* _Supplied data_:
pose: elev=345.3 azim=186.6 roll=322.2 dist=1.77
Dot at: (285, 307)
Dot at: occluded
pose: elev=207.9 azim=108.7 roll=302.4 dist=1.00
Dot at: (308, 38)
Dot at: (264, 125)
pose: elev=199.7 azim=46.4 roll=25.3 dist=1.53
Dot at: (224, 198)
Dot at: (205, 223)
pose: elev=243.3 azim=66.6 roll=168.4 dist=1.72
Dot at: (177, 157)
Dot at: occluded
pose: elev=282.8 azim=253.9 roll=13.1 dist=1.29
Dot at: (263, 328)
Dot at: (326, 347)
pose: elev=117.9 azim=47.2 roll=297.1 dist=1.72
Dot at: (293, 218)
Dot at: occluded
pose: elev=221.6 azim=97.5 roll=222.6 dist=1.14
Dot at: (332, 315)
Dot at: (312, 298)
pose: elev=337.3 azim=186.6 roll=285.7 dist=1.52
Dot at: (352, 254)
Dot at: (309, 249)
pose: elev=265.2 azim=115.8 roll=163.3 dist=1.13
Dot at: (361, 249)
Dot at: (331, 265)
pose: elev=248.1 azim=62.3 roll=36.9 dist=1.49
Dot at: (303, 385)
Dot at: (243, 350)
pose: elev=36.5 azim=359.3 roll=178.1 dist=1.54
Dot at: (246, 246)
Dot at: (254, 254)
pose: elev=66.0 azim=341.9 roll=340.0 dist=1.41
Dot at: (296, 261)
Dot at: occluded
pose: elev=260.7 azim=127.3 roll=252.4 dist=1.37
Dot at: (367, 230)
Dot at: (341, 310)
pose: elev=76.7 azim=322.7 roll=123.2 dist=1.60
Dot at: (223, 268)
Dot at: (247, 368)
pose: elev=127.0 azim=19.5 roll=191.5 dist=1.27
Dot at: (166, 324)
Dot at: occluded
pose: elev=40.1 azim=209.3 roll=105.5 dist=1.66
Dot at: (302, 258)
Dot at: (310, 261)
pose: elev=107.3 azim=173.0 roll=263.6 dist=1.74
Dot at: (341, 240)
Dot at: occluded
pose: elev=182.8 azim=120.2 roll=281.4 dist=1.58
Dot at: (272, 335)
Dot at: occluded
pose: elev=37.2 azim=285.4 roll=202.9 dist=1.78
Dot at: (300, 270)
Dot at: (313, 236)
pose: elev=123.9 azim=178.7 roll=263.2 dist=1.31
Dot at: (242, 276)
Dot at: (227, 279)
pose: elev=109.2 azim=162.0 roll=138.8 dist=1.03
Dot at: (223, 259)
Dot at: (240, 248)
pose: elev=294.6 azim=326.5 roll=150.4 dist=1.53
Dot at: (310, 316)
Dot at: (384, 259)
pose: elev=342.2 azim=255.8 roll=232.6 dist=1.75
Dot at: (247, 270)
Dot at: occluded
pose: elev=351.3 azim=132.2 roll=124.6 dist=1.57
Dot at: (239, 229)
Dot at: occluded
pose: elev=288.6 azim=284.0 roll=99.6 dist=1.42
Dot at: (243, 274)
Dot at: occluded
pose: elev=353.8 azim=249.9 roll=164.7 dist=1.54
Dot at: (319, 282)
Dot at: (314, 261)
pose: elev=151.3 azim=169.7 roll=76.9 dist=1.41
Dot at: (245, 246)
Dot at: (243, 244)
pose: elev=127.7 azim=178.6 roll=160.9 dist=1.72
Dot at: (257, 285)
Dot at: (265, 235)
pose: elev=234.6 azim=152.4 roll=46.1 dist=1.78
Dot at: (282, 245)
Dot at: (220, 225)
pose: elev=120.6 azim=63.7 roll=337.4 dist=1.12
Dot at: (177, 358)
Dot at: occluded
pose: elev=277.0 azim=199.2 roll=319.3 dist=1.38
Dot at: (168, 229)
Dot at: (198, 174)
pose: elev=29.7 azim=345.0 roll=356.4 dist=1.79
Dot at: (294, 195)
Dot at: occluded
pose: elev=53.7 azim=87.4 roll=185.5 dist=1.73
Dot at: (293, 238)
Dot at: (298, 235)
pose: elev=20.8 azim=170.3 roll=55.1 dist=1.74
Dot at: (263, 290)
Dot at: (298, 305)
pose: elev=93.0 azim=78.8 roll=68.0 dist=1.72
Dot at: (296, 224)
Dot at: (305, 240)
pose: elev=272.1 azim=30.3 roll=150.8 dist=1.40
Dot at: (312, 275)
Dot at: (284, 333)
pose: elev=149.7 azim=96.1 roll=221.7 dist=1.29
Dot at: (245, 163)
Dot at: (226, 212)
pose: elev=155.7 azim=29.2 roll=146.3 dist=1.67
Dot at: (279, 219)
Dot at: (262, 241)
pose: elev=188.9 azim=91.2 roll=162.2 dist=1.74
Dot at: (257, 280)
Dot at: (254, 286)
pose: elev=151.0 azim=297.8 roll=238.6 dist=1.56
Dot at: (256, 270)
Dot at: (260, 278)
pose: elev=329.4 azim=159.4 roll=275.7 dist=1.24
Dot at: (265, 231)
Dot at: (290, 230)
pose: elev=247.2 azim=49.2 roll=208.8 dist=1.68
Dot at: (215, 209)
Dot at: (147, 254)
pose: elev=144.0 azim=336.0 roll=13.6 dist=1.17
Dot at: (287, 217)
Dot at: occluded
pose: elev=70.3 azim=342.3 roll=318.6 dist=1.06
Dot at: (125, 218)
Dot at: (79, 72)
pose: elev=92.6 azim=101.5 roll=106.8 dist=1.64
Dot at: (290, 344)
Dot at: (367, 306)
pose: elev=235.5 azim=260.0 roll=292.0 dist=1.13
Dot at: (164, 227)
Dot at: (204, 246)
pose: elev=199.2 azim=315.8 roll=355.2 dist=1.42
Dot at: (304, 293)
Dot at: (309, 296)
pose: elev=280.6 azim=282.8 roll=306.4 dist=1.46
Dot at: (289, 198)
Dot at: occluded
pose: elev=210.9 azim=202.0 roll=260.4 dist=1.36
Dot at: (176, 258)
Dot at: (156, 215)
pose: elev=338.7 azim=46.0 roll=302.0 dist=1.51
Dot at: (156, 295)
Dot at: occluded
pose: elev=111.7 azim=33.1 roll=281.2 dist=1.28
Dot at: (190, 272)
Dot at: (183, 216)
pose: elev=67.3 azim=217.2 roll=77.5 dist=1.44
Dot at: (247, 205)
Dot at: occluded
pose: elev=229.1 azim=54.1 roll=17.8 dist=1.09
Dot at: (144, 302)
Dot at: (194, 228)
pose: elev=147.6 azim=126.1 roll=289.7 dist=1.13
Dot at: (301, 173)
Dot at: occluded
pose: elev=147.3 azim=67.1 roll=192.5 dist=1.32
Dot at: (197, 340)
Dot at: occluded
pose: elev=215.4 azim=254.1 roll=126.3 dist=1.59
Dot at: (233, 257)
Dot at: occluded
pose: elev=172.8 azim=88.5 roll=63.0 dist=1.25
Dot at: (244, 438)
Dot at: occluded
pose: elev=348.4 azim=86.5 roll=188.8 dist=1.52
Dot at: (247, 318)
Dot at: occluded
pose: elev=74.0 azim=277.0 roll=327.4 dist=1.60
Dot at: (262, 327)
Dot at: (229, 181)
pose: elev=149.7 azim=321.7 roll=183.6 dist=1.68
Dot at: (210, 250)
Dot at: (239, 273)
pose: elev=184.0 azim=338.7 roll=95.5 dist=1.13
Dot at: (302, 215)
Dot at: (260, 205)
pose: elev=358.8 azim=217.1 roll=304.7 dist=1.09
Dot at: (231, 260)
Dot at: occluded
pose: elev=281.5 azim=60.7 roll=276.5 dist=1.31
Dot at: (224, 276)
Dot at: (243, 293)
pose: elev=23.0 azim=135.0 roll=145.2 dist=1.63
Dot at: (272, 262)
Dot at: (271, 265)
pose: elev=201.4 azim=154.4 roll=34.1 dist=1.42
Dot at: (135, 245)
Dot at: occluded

* _Written problem_:
Set down, without alteration, the lines of the records above, from the line containing "pose: elev=66.0 azim=341.9" through the line containing "Dot at: (262, 241)", including both of those lines.

* _Solved exercise_:
pose: elev=66.0 azim=341.9 roll=340.0 dist=1.41
Dot at: (296, 261)
Dot at: occluded
pose: elev=260.7 azim=127.3 roll=252.4 dist=1.37
Dot at: (367, 230)
Dot at: (341, 310)
pose: elev=76.7 azim=322.7 roll=123.2 dist=1.60
Dot at: (223, 268)
Dot at: (247, 368)
pose: elev=127.0 azim=19.5 roll=191.5 dist=1.27
Dot at: (166, 324)
Dot at: occluded
pose: elev=40.1 azim=209.3 roll=105.5 dist=1.66
Dot at: (302, 258)
Dot at: (310, 261)
pose: elev=107.3 azim=173.0 roll=263.6 dist=1.74
Dot at: (341, 240)
Dot at: occluded
pose: elev=182.8 azim=120.2 roll=281.4 dist=1.58
Dot at: (272, 335)
Dot at: occluded
pose: elev=37.2 azim=285.4 roll=202.9 dist=1.78
Dot at: (300, 270)
Dot at: (313, 236)
pose: elev=123.9 azim=178.7 roll=263.2 dist=1.31
Dot at: (242, 276)
Dot at: (227, 279)
pose: elev=109.2 azim=162.0 roll=138.8 dist=1.03
Dot at: (223, 259)
Dot at: (240, 248)
pose: elev=294.6 azim=326.5 roll=150.4 dist=1.53
Dot at: (310, 316)
Dot at: (384, 259)
pose: elev=342.2 azim=255.8 roll=232.6 dist=1.75
Dot at: (247, 270)
Dot at: occluded
pose: elev=351.3 azim=132.2 roll=124.6 dist=1.57
Dot at: (239, 229)
Dot at: occluded
pose: elev=288.6 azim=284.0 roll=99.6 dist=1.42
Dot at: (243, 274)
Dot at: occluded
pose: elev=353.8 azim=249.9 roll=164.7 dist=1.54
Dot at: (319, 282)
Dot at: (314, 261)
pose: elev=151.3 azim=169.7 roll=76.9 dist=1.41
Dot at: (245, 246)
Dot at: (243, 244)
pose: elev=127.7 azim=178.6 roll=160.9 dist=1.72
Dot at: (257, 285)
Dot at: (265, 235)
pose: elev=234.6 azim=152.4 roll=46.1 dist=1.78
Dot at: (282, 245)
Dot at: (220, 225)
pose: elev=120.6 azim=63.7 roll=337.4 dist=1.12
Dot at: (177, 358)
Dot at: occluded
pose: elev=277.0 azim=199.2 roll=319.3 dist=1.38
Dot at: (168, 229)
Dot at: (198, 174)
pose: elev=29.7 azim=345.0 roll=356.4 dist=1.79
Dot at: (294, 195)
Dot at: occluded
pose: elev=53.7 azim=87.4 roll=185.5 dist=1.73
Dot at: (293, 238)
Dot at: (298, 235)
pose: elev=20.8 azim=170.3 roll=55.1 dist=1.74
Dot at: (263, 290)
Dot at: (298, 305)
pose: elev=93.0 azim=78.8 roll=68.0 dist=1.72
Dot at: (296, 224)
Dot at: (305, 240)
pose: elev=272.1 azim=30.3 roll=150.8 dist=1.40
Dot at: (312, 275)
Dot at: (284, 333)
pose: elev=149.7 azim=96.1 roll=221.7 dist=1.29
Dot at: (245, 163)
Dot at: (226, 212)
pose: elev=155.7 azim=29.2 roll=146.3 dist=1.67
Dot at: (279, 219)
Dot at: (262, 241)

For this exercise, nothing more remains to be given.